Lay out the rows from the very first line through the line containing "was die Reduzierung", both included, as a JSON list of strings with one string per line and any blank lines left out.

§ §

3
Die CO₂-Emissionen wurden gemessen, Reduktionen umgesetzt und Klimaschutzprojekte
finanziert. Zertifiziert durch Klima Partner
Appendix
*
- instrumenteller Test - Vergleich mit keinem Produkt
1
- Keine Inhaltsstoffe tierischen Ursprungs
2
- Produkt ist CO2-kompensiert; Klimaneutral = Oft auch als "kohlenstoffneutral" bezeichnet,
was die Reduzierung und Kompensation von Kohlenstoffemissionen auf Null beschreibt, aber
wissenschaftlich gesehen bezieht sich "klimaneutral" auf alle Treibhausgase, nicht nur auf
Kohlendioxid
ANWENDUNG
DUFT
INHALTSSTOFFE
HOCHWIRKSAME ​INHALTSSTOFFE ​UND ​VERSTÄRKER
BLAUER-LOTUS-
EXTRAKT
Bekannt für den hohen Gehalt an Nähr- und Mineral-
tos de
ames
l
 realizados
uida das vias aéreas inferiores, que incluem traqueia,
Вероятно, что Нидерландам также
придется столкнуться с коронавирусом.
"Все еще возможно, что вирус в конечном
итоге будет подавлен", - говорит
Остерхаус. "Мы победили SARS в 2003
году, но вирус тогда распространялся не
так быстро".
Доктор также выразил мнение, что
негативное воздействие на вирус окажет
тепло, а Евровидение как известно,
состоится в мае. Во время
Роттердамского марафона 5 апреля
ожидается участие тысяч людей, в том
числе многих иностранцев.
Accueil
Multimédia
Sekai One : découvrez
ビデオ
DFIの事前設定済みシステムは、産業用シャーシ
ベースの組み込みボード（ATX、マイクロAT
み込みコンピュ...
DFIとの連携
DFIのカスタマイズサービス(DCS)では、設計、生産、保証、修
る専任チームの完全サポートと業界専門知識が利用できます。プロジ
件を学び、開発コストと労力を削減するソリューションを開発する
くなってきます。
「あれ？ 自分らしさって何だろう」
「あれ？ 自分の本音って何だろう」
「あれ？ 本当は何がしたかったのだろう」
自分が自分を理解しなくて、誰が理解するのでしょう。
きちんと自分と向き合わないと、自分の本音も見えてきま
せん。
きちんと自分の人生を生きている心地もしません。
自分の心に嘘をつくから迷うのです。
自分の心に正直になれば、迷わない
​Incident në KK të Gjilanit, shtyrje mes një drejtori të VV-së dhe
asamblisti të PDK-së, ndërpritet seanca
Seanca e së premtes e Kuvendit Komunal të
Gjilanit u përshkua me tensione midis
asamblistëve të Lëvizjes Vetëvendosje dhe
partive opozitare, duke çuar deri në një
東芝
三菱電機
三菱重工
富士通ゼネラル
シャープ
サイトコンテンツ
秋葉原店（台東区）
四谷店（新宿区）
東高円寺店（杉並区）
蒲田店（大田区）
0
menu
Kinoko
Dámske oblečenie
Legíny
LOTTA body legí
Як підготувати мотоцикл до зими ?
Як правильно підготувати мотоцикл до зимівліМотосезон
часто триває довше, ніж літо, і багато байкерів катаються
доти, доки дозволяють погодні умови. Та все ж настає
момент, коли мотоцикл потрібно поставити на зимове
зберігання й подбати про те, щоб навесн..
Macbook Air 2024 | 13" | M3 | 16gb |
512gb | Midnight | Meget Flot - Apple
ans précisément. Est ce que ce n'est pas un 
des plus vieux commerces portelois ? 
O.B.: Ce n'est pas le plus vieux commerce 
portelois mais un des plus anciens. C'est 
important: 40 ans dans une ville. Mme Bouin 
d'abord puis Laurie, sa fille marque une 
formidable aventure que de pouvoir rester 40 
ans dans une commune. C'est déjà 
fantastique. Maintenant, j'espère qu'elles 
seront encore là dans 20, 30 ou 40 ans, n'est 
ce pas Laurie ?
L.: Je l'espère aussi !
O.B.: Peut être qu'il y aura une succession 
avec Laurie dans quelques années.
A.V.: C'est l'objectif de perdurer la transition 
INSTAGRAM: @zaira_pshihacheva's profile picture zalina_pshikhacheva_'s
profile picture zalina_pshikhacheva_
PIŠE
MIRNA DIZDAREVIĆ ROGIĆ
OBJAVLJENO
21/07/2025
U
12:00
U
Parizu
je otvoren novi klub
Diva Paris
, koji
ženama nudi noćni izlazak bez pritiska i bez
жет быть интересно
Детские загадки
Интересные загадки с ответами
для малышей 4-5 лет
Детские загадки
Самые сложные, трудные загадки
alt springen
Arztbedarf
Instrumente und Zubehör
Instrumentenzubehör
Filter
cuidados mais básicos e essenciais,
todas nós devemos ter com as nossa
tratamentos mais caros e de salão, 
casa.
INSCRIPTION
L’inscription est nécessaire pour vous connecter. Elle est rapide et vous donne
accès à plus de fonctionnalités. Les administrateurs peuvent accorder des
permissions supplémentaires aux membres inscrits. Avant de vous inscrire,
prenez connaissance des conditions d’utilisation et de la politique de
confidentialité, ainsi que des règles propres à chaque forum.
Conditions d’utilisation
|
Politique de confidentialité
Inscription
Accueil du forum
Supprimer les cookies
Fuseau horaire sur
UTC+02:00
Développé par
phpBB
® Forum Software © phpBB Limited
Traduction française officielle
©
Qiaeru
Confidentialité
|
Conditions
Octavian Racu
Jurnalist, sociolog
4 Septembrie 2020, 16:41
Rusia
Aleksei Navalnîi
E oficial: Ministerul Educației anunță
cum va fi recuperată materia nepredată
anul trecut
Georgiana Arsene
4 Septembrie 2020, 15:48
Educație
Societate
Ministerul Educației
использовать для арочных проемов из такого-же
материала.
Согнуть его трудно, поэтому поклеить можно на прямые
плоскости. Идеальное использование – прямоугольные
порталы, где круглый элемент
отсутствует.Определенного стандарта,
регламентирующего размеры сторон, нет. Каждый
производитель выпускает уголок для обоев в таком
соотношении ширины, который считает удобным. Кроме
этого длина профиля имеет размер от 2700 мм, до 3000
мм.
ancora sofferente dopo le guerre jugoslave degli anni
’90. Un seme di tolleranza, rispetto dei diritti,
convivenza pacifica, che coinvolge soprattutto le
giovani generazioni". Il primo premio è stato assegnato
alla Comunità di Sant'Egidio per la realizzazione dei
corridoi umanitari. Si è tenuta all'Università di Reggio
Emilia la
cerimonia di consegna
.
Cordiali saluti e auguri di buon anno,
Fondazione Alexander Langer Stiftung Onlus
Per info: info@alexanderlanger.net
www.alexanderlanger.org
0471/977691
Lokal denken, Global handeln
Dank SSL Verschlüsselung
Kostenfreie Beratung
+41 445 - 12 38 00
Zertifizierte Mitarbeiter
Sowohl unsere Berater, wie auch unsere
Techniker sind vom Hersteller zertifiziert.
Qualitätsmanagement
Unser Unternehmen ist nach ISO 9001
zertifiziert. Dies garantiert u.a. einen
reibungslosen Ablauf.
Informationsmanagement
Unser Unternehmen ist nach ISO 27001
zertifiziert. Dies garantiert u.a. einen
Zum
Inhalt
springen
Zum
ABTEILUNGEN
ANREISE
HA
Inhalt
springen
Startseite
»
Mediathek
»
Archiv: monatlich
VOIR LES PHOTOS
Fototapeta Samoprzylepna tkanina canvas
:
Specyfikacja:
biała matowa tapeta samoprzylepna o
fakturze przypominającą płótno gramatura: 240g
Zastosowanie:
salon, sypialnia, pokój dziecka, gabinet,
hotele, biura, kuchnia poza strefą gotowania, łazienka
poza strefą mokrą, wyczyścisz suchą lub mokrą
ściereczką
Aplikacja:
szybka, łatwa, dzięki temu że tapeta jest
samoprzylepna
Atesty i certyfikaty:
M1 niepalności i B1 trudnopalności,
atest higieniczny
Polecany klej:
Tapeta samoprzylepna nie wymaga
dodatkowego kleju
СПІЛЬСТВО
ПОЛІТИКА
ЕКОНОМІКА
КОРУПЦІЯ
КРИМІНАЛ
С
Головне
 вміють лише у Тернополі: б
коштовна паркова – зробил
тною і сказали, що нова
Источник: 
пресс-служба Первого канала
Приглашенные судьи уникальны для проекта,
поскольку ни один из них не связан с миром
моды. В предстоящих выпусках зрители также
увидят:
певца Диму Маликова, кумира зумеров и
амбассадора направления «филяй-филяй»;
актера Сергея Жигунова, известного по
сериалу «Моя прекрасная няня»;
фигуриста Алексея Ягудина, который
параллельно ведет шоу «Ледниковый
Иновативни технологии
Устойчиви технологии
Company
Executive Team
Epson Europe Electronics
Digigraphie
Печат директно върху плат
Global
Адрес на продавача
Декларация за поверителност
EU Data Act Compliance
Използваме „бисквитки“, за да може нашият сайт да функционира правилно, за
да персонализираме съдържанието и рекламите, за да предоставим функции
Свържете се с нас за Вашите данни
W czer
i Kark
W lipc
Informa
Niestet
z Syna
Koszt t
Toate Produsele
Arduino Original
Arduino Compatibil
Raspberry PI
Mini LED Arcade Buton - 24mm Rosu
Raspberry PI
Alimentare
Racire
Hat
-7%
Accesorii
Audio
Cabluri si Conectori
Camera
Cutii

§ §

■ Your response:
[
  "3",
  "Die CO₂-Emissionen wurden gemessen, Reduktionen umgesetzt und Klimaschutzprojekte",
  "finanziert. Zertifiziert durch Klima Partner",
  "Appendix",
  "*",
  "- instrumenteller Test - Vergleich mit keinem Produkt",
  "1",
  "- Keine Inhaltsstoffe tierischen Ursprungs",
  "2",
  "- Produkt ist CO2-kompensiert; Klimaneutral = Oft auch als \"kohlenstoffneutral\" bezeichnet,",
  "was die Reduzierung und Kompensation von Kohlenstoffemissionen auf Null beschreibt, aber"
]